Myth: Anyone who tries to kill himself has got to be crazy. Perhaps 10% of all suicidal people are psychotic or have delusional beliefs about reality. Most suicidal people suffer from the recognized mental illness of depression; but many depressed people adequately manage their daily affairs. The absence of craziness does not mean the absence of suicide risk.

Those problems weren't enough to commit suicide over, is often said by people who knew a completed suicide. You cannot assume that because you feel something is not worth being suicidal about, that the person you are with feels the same way. It is not how bad the problem is, but how badly it's hurting the person who has it.

http://www.metanoia.org/suicide/whattodo.htm


# Always take suicidal comments very seriously. When a person says that he or she is thinking about suicide, you must always take the comments seriously. Assuming that the person is only seeking attention is a very serious, and potentially disastrous, error. Get help immediately.

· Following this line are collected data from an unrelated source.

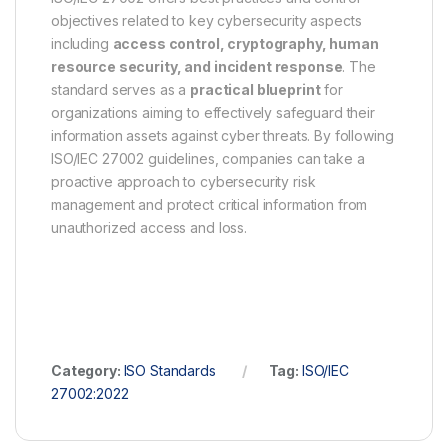
objectives related to key cybersecurity aspects
including
access control, cryptography, human
resource security, and incident response
. The
standard serves as a
practical blueprint
for
organizations aiming to effectively safeguard their
information assets against cyber threats. By following
ISO/IEC 27002 guidelines, companies can take a
proactive approach to cybersecurity risk
management and protect critical information from
unauthorized access and loss.
Category:
ISO Standards
Tag:
ISO/IEC
27002:2022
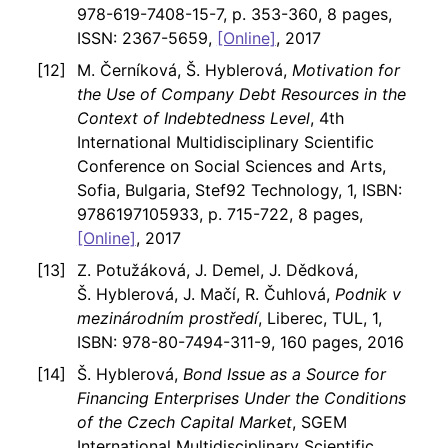
978-619-7408-15-7, p. 353-360, 8 pages,
ISSN: 2367-5659,
[Online]
, 2017
M. Černíková, Š. Hyblerová,
Motivation for
the Use of Company Debt Resources in the
Context of Indebtedness Level
, 4th
International Multidisciplinary Scientific
Conference on Social Sciences and Arts,
Sofia, Bulgaria, Stef92 Technology, 1, ISBN:
9786197105933, p. 715-722, 8 pages,
[Online]
, 2017
Z. Potužáková, J. Demel, J. Dědková,
Š. Hyblerová, J. Mačí, R. Čuhlová,
Podnik v
mezinárodním prostředí
, Liberec, TUL, 1,
ISBN: 978-80-7494-311-9, 160 pages, 2016
Š. Hyblerová,
Bond Issue as a Source for
Financing Enterprises Under the Conditions
of the Czech Capital Market
, SGEM
International Multidisciplinary Scientific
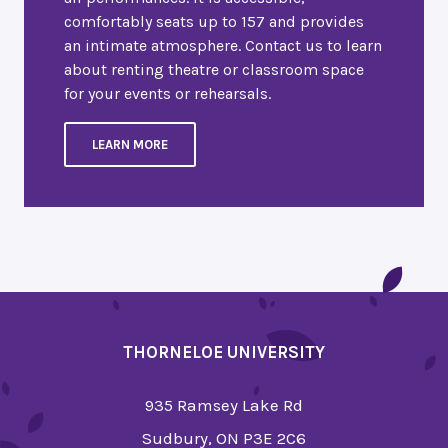
comfortably seats up to 157 and provides
an intimate atmosphere. Contact us to learn
about renting theatre or classroom space
for your events or rehearsals.
LEARN MORE
THORNELOE UNIVERSITY
935 Ramsey Lake Rd
Sudbury, ON P3E 2C6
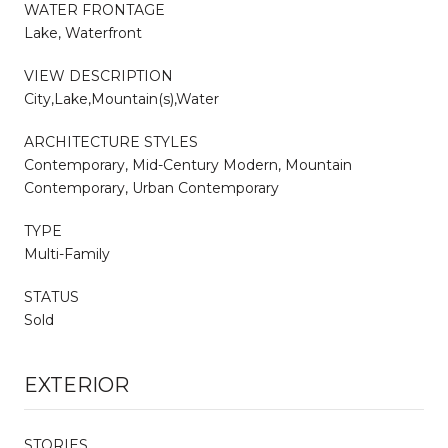
WATER FRONTAGE
Lake, Waterfront
VIEW DESCRIPTION
City,Lake,Mountain(s),Water
ARCHITECTURE STYLES
Contemporary, Mid-Century Modern, Mountain
Contemporary, Urban Contemporary
TYPE
Multi-Family
STATUS
Sold
EXTERIOR
STORIES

# Follow the information that is on the home page of Suicide.org. Feel free to view the home page of this site and to use it to help you. Dealing with a person who is suicidal is not easy, so following what is on the home page of Suicide.org can help you. And always remember that you need to call 911 or your local emergency number immediately for anyone who is at a high risk for suicide. Do not hesitate.

# Try not to act shocked. The person is already highly distressed, and if you are shocked by what is said, the person will become more distressed. Stay calm, and talk with him or her in a matter-of-fact manner, but get help immediately. If the person is at a high risk for suicide, call 911 immediately.

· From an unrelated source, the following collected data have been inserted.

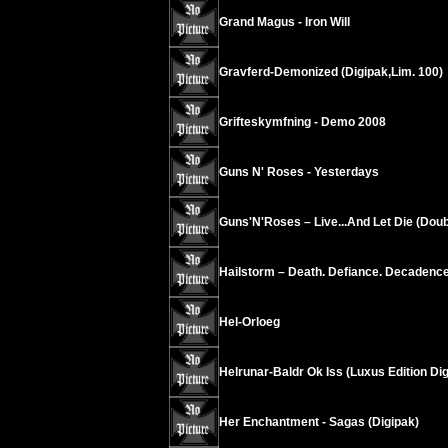
Grand Magus - Iron Will
Gravferd-Demonized (Digipak,Lim. 100)
Grifteskymfning - Demo 2008
Guns N' Roses - Yesterdays
Guns'N'Roses – Live...And Let Die (Dou
Hailstorm – Death. Defiance. Decadence
Hel-Orloeg
Helrunar-Baldr Ok Iss (Luxus Edition Di
Her Enchantment - Sagas (Digipak)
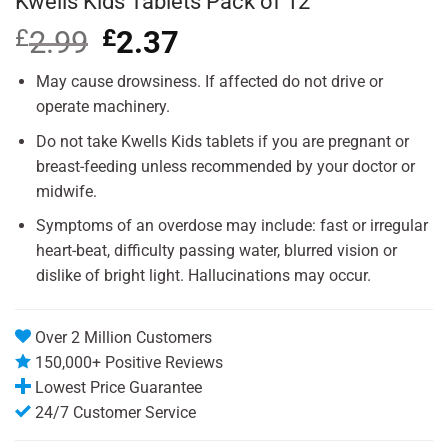
Kwells Kids Tablets Pack of 12
£
2.99
Original
£
2.37
Current
price
price
was:
is:
May cause drowsiness. If affected do not drive or
£2.99.
£2.37.
operate machinery.
Do not take Kwells Kids tablets if you are pregnant or
breast-feeding unless recommended by your doctor or
midwife.
Symptoms of an overdose may include: fast or irregular
heart-beat, difficulty passing water, blurred vision or
dislike of bright light. Hallucinations may occur.
Over 2 Million Customers
150,000+ Positive Reviews
Lowest Price Guarantee
24/7 Customer Service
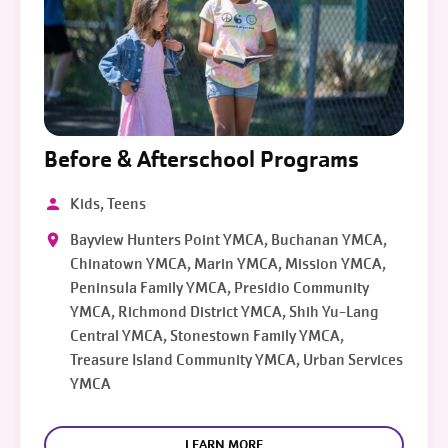
Before & Afterschool Programs
Kids, Teens
Bayview Hunters Point YMCA, Buchanan YMCA,
Chinatown YMCA, Marin YMCA, Mission YMCA,
Peninsula Family YMCA, Presidio Community
YMCA, Richmond District YMCA, Shih Yu-Lang
Central YMCA, Stonestown Family YMCA,
Treasure Island Community YMCA, Urban Services
YMCA
LEARN MORE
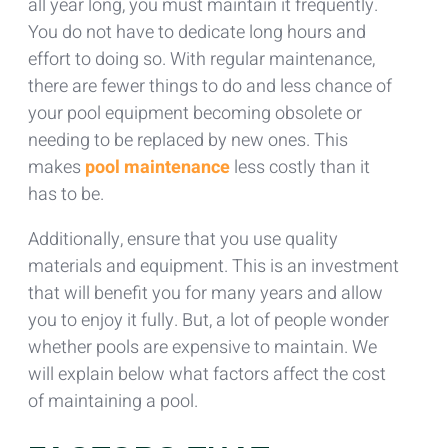
all year long, you must maintain it frequently.
You do not have to dedicate long hours and
effort to doing so. With regular maintenance,
there are fewer things to do and less chance of
your pool equipment becoming obsolete or
needing to be replaced by new ones. This
makes
pool maintenance
less costly than it
has to be.
Additionally, ensure that you use quality
materials and equipment. This is an investment
that will benefit you for many years and allow
you to enjoy it fully. But, a lot of people wonder
whether pools are expensive to maintain. We
will explain below what factors affect the cost
of maintaining a pool.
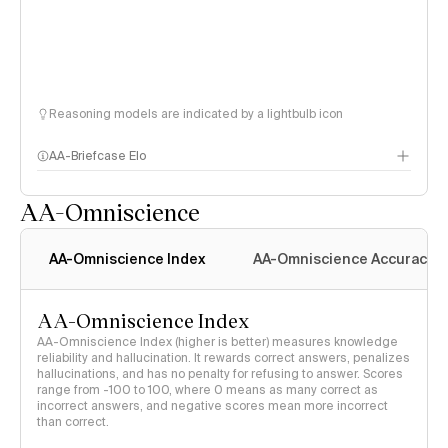
Reasoning models are indicated by a lightbulb icon
AA-Briefcase Elo
AA-Omniscience
AA-Omniscience Index
AA-Omniscience Accuracy
AA-Omniscience Index
AA-Omniscience Index (higher is better) measures knowledge
reliability and hallucination. It rewards correct answers, penalizes
hallucinations, and has no penalty for refusing to answer. Scores
range from -100 to 100, where 0 means as many correct as
incorrect answers, and negative scores mean more incorrect
than correct.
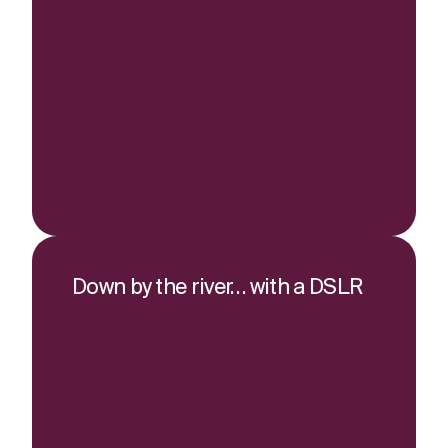
Down by the river… with a DSLR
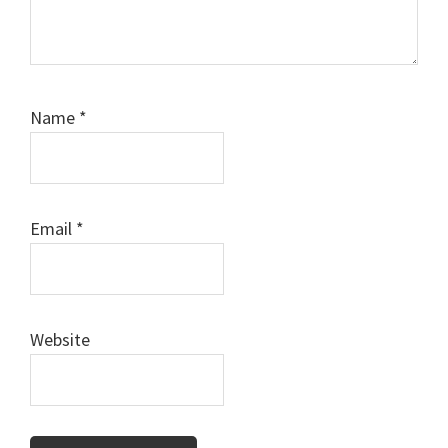
Name
*
Email
*
Website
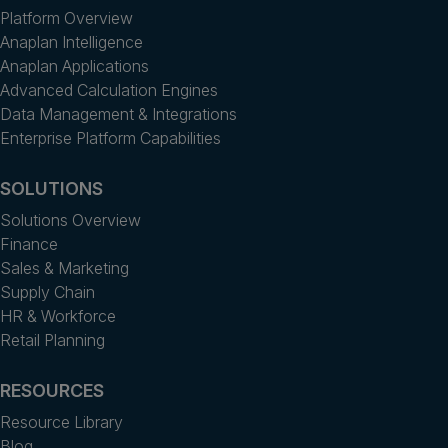
Platform Overview
Anaplan Intelligence
Anaplan Applications
Advanced Calculation Engines
Data Management & Integrations
Enterprise Platform Capabilities
SOLUTIONS
Solutions Overview
Finance
Sales & Marketing
Supply Chain
HR & Workforce
Retail Planning
RESOURCES
Resource Library
Blog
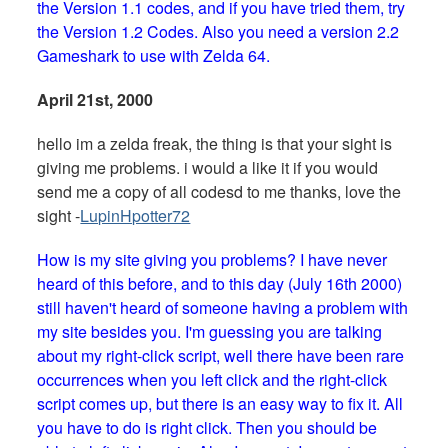
the Version 1.1 codes, and if you have tried them, try
the Version 1.2 Codes. Also you need a version 2.2
Gameshark to use with Zelda 64.
April 21st, 2000
hello im a zelda freak, the thing is that your sight is
giving me problems. i would a like it if you would
send me a copy of all codesd to me thanks, love the
sight -
LupinHpotter72
How is my site giving you problems? I have never
heard of this before, and to this day (July 16th 2000)
still haven't heard of someone having a problem with
my site besides you. I'm guessing you are talking
about my right-click script, well there have been rare
occurrences when you left click and the right-click
script comes up, but there is an easy way to fix it. All
you have to do is right click. Then you should be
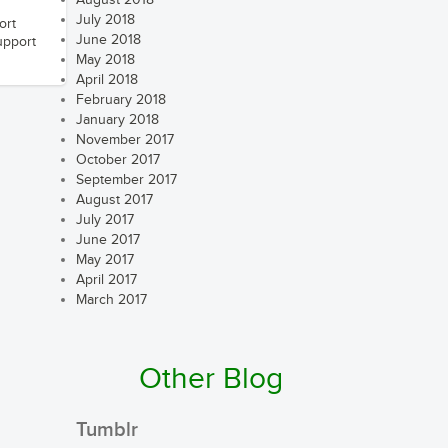
August 2018
July 2018
ort
June 2018
upport
May 2018
April 2018
February 2018
January 2018
November 2017
October 2017
September 2017
August 2017
July 2017
June 2017
May 2017
April 2017
March 2017
Other Blog
Tumblr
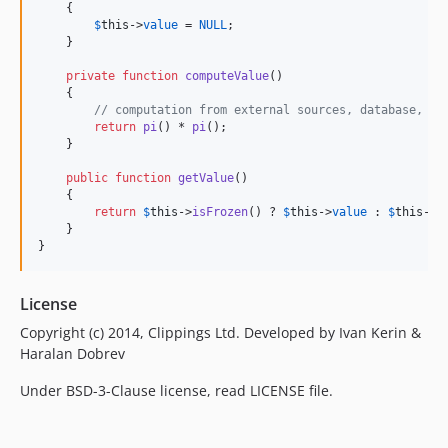
    {

$
this
->
value
 = 
NULL
;

    }

private
function
computeValue
()

    {

// computation from external sources, database, ot
return
pi
() * 
pi
();

    }

public
function
getValue
()

    {

return
$
this
->
isFrozen
() ? 
$
this
->
value
 : 
$
this
->
c
    }

}
License
Copyright (c) 2014, Clippings Ltd. Developed by Ivan Kerin &
Haralan Dobrev
Under BSD-3-Clause license, read LICENSE file.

# Get help immediately. Call 911, 1-800-SUICIDE, or 1-800-273-TALK. This point cannot be overemphasized; a person who is suicidal needs immediate professional help.

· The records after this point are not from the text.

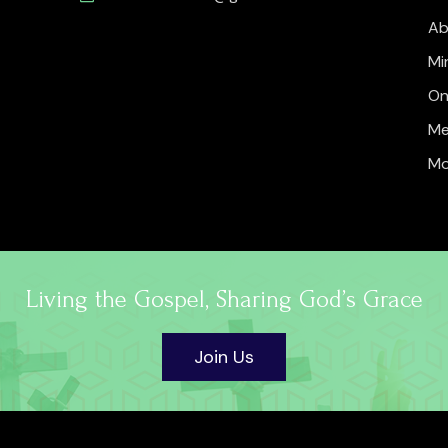
Ab
Mi
On
Me
Mo
Living the Gospel, Sharing God’s Grace
Join Us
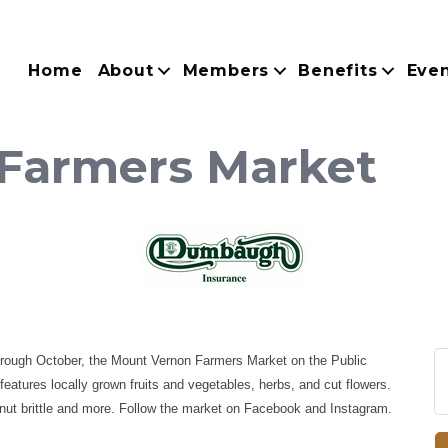
Home
About
Members
Benefits
Eve
Farmers Market
hrough October, the Mount Vernon Farmers Market on the Public
atures locally grown fruits and vegetables, herbs, and cut flowers.
nut brittle and more. Follow the market on Facebook and Instagram.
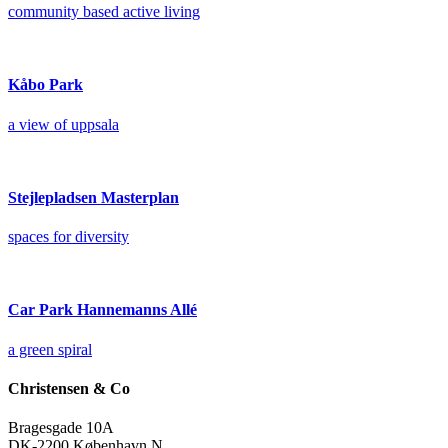
community based active living
Kåbo Park
a view of uppsala
Stejlepladsen Masterplan
spaces for diversity
Car Park Hannemanns Allé
a green spiral
Christensen & Co
Bragesgade 10A
DK-2200 København N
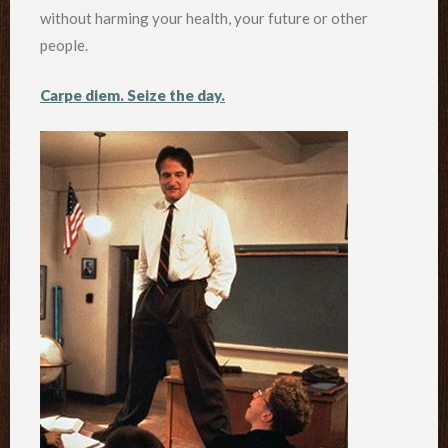
without harming your health, your future or other
people.
Carpe diem. Seize the day.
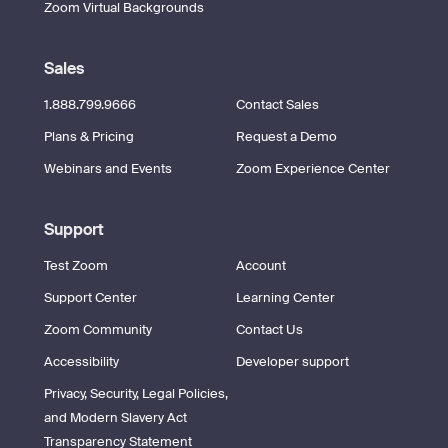
Zoom Virtual Backgrounds
Sales
1.888.799.9666
Contact Sales
Plans & Pricing
Request a Demo
Webinars and Events
Zoom Experience Center
Support
Test Zoom
Account
Support Center
Learning Center
Zoom Community
Contact Us
Accessibility
Developer support
Privacy, Security, Legal Policies,
and Modern Slavery Act
Transparency Statement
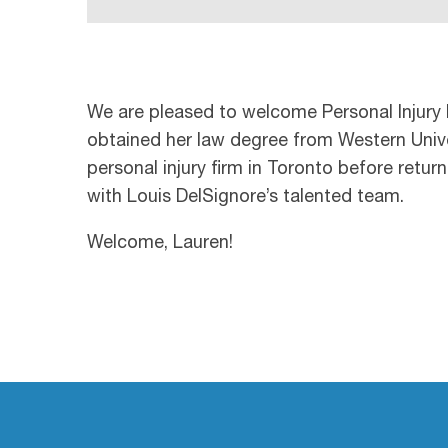
We are pleased to welcome Personal Injury 
obtained her law degree from Western Univer
personal injury firm in Toronto before retur
with Louis DelSignore’s talented team.
Welcome, Lauren!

# Do not handle the situation by yourself. A suicidal person needs immediate assistance from qualified mental health professionals. Again, call 911, 1-800-SUICIDE, or 1-800-273-TALK. And do not allow untrained individuals to act as the only couselors to the individual.

http://www.suicide.org/how-to-help-a-suicidal-person.html
 
Suicide is a tricky topic that comes up every now and then. I don't think we should rule the whole topic out as off-limits. On the other hand, we don't want to encourage people to start threads threatening their own suicide, either.

Other opinions?

James, you are obviously finding a diverse set of opinions. I am glad I am not in a position that I have to make any decision on the subject.

Any claim that someone makes that he/she is contemplating suicide, represents a serious situation. I don't think that banning such statements could serve any constructive purpose. For some this may be their only or one of their only mechanisms of contact with others. For anyone who is genuinely considering suicide, cutting them off from contact with others, could as someone else has already mentioned, just reinforce their underlying psychological issues.

Banning any thread discussing suicide in general or anyone who promotes or encourages suicide, is probably a good idea.

How to deal with any individual who proclaims a suicidal intent, I have no real constructive recommendation. If the threat seems real enough, an administrator might have sufficient information that outside authorities could use to identify and locate the individual and provide some help. If so that might be something to consider and pursue.

I believe that anyone who is suicidal and openly claims be be thinking of suicide is likely asking for help and should be given the help they need, when possible. There is also a part of me that maintains that everyone should have the right to make a decision about life for theirselves. I cannot know what the world looks like to anyone other than myself, so there is no way for me to judge another's decision, except as it involves others or society as a whole. Essentially, people should have the right of self determination and when necessary be given what support they need, during times of personal crisis.

Again I am glad that I am not in a position that I need make any official decisions, involving this issue.
 
JamesR said:
----

I'm, interested, though. What would you do as a forum moderator in that kind of situation?

I don't believe in moderation. Life is too short.